My mother celebrates 71 years on the planet today - here in "the center of the universe" (as my NY friends call it). In a week she's practically walked the entire length and breadth of Manhattan. Twice. Not surprising - she's recently done belly dancing, quigong, pilates, tapdancing and yes, poledancing with me! Read the full montymedia about that. I wouldn't be surprised if she enrolled in breakdancing like the show we stumbled on in Central Park last Friday - check out my movie. My mother's hero? "TINA TURNER".



She even took yoga and pilates mat classes at Joschi, where I'm currently enrolled in a 200-hour yoga teacher training course. Monika (pictured left), co-owner of the studio, said Irene was the oldest student the two-year-old studio had hosted so far. Joschi posed for the occasion too (below right). He was getting her all yoga-robic but eased off when I mumbled her age from the adjacent mat mid-downward facing dog (adho=down, mukha=face, svanasana=dogpose). Yep, I'm reliving those scrambling-to-catch-up days of being a part time student, but at least I'm not stuck in a swivel chair.

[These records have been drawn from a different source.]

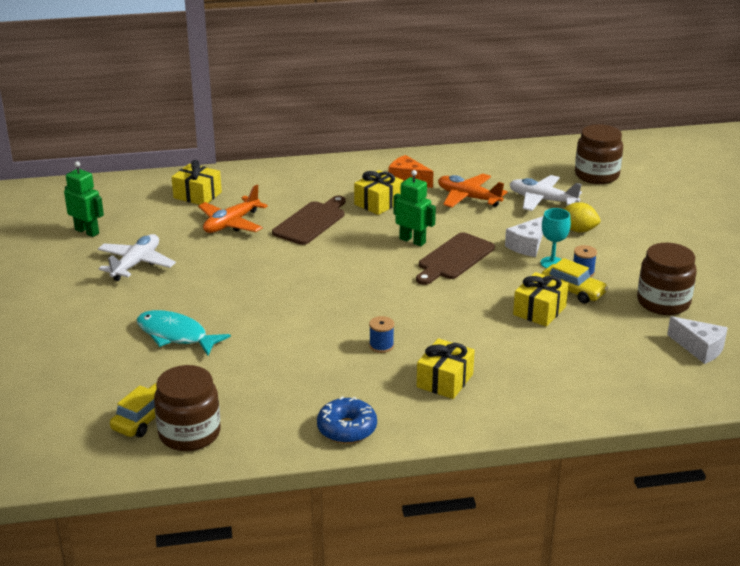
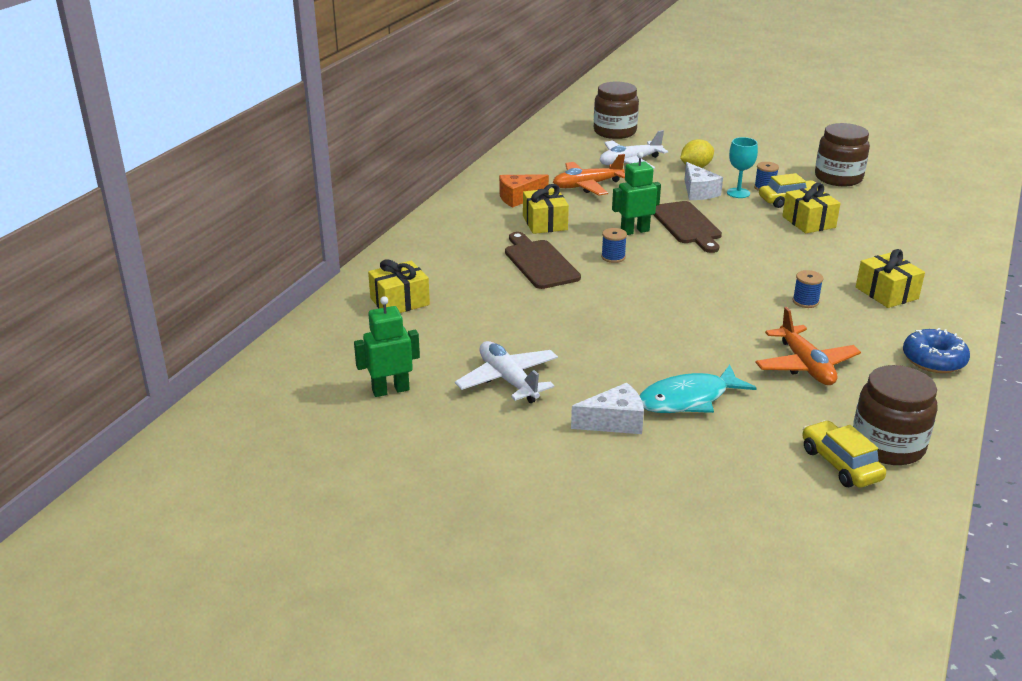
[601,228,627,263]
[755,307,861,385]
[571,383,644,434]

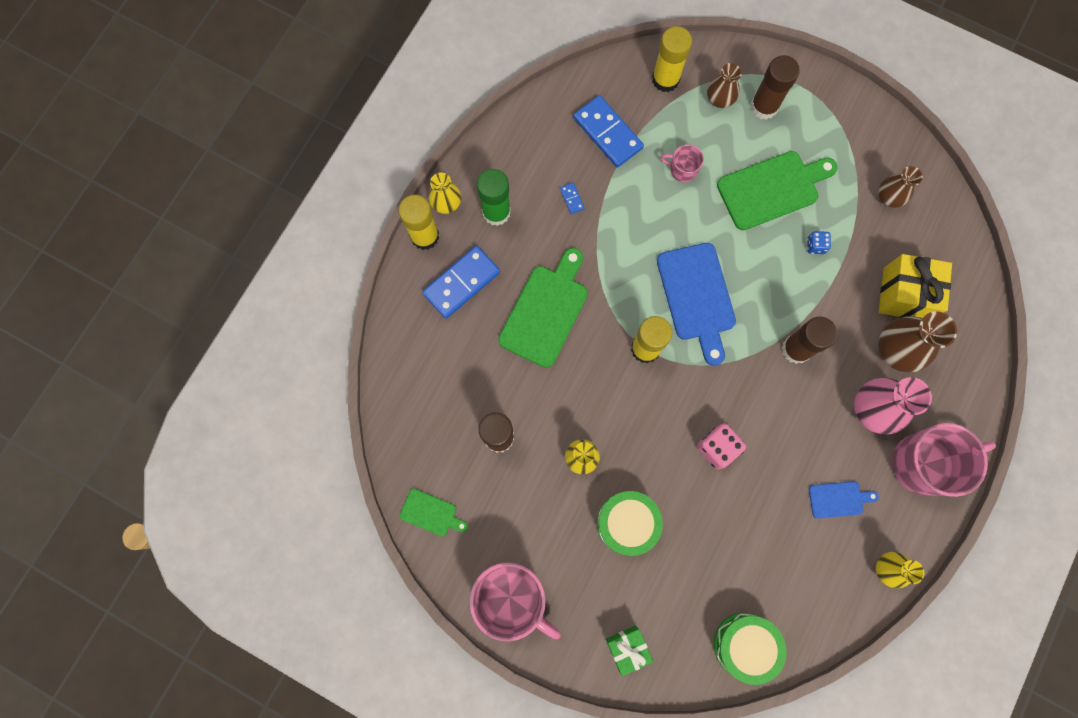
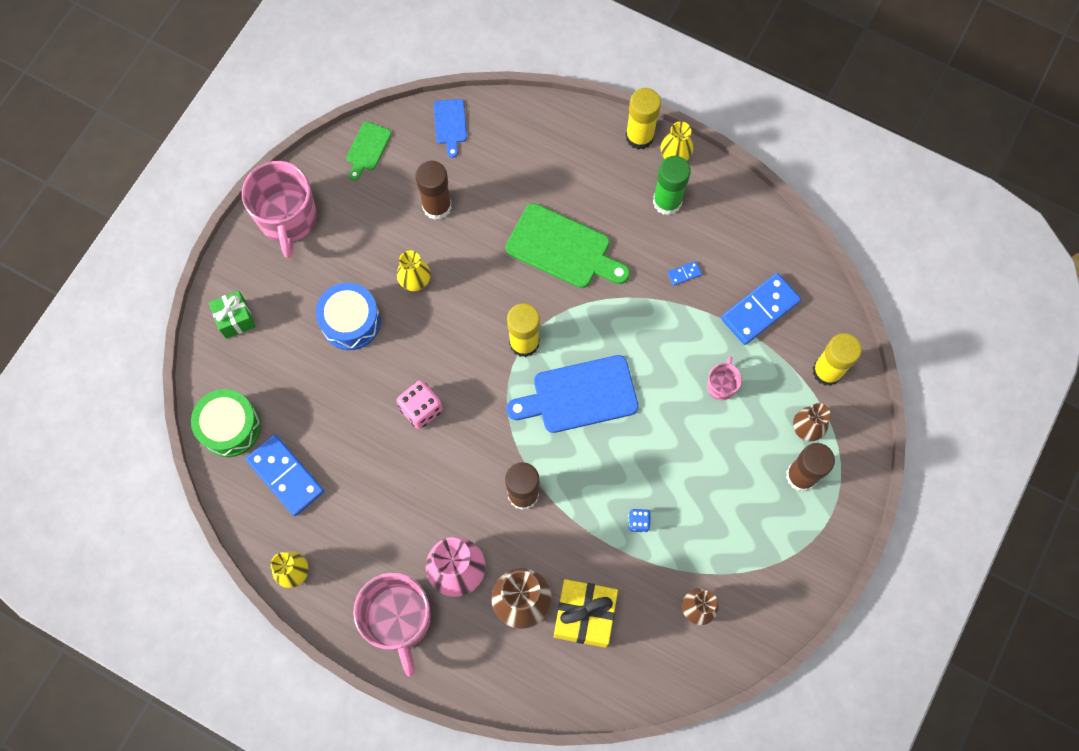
[717,151,838,230] (first image)
[246,434,324,516]
[434,99,467,158]
[316,283,381,350]
[242,161,317,258]

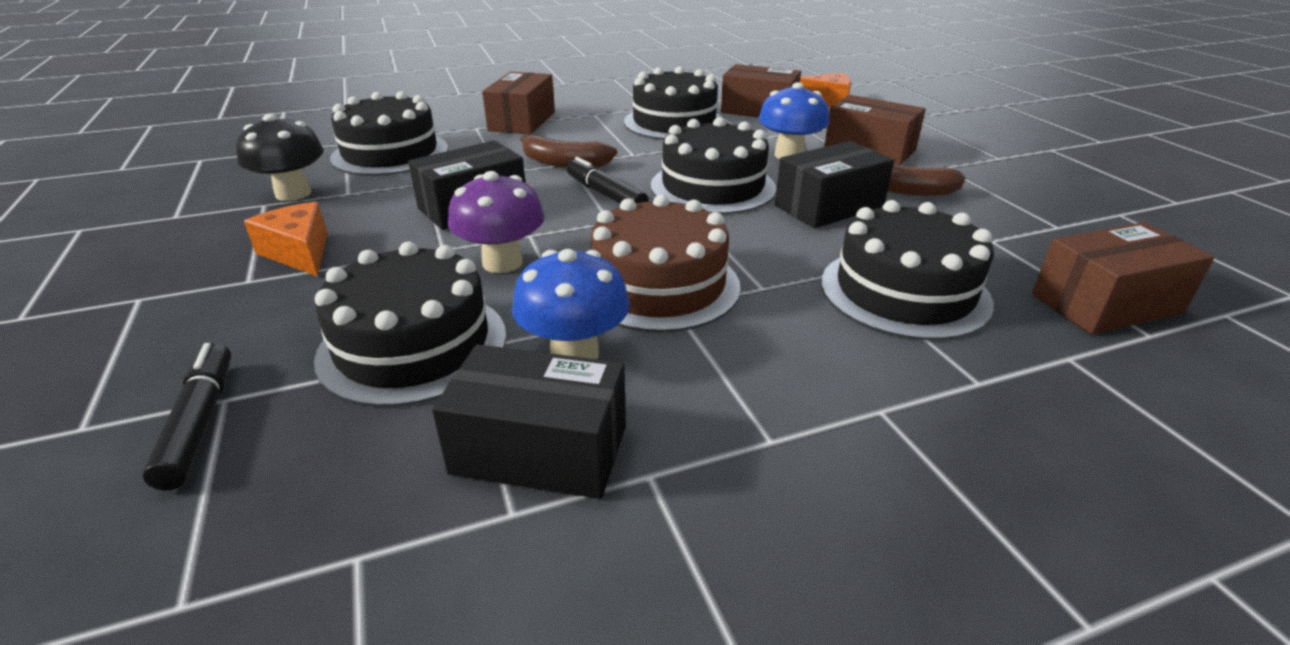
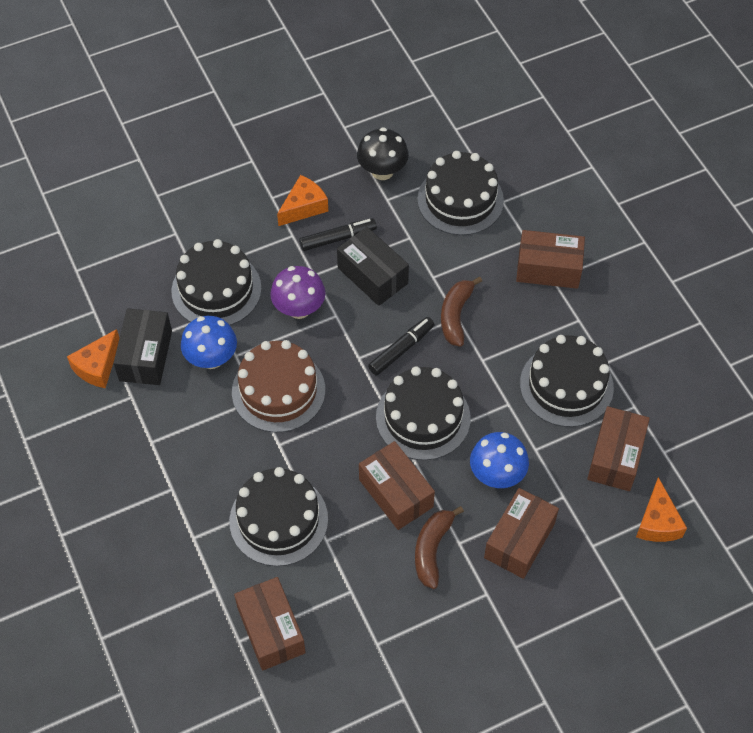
[67,329,119,388]
[299,218,377,251]
[359,441,435,530]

We took her to one of New York's top rated vegetarian restaurants Blossom, for the most steaklike un-steak ever. You'd swear you were eating filet mignon in a port wine demiglaze. Not recommended for celiacs, however, as it's a slab of pure gluten i.e. seitan. I wore my little button saying "HIGH FRUCTOSE CORN SYRUP DEATH" for the occasion.

We then zipped over to the downtown TKTS booth to get half price tickets to see "33 Variations", a play starring Jane Fonda as a Beethoven scholar stricken with Lou Gehrig's disease.

"Not too close," said my mother to the utterly bored and distracted cashier, a burly bloke in a grey T who yammered on about his wife to someone in the background instead of paying attention to paying customers. So where did we end up? Row BB, a cryptic name for the seats directly in front of the stage - and with a straight shot view up Fonda's nostrils. Unbelieveable. We should have demanded a refund. However, we agreed it's the closest she'll ever get to Jane Fonda, and that unique vista up both Barbarella's celebrity nostrils.

The play was quite enjoyable, and because it was all about Beethoven complete with an accomplished pianist, I killed two birds with a $65-per-head stone in getting a bit of a Broadway-style mini-musical thrown in.

The Eugene O'Neill Theater itself is an cosy, intimate little space, the impressive work of a theater-restoration architect friend, Francesca Russo. For those who barf at those awful, generic multiplex cinemas and concert halls that resemble airport lounges crossed with a 1970's sportsbar aesthetic complete with vomit-disguising carpet, this is the antidote.



Here she is Warrior II-ing in Connecticut (that's Virabhadrasana II, class). I suspect you're supposed to imagine a spear in one hand and a shield in the other.


Here she is with Daryl and Heidi Hawk family's rabbit in CT. We had rabbits when we were kids.

Tomorrow? Museum of Sex - where she plans to pick up some souvenirs from the gift shop for her pals back home. The Joy of Bonobo Sex on flashcards? Watch this space for the goods!

The Gal most recently evangelized in Colorado, getting her knees looked at by the famous Andy Pruitt, and will be presenting her shtick in Georgia end of June.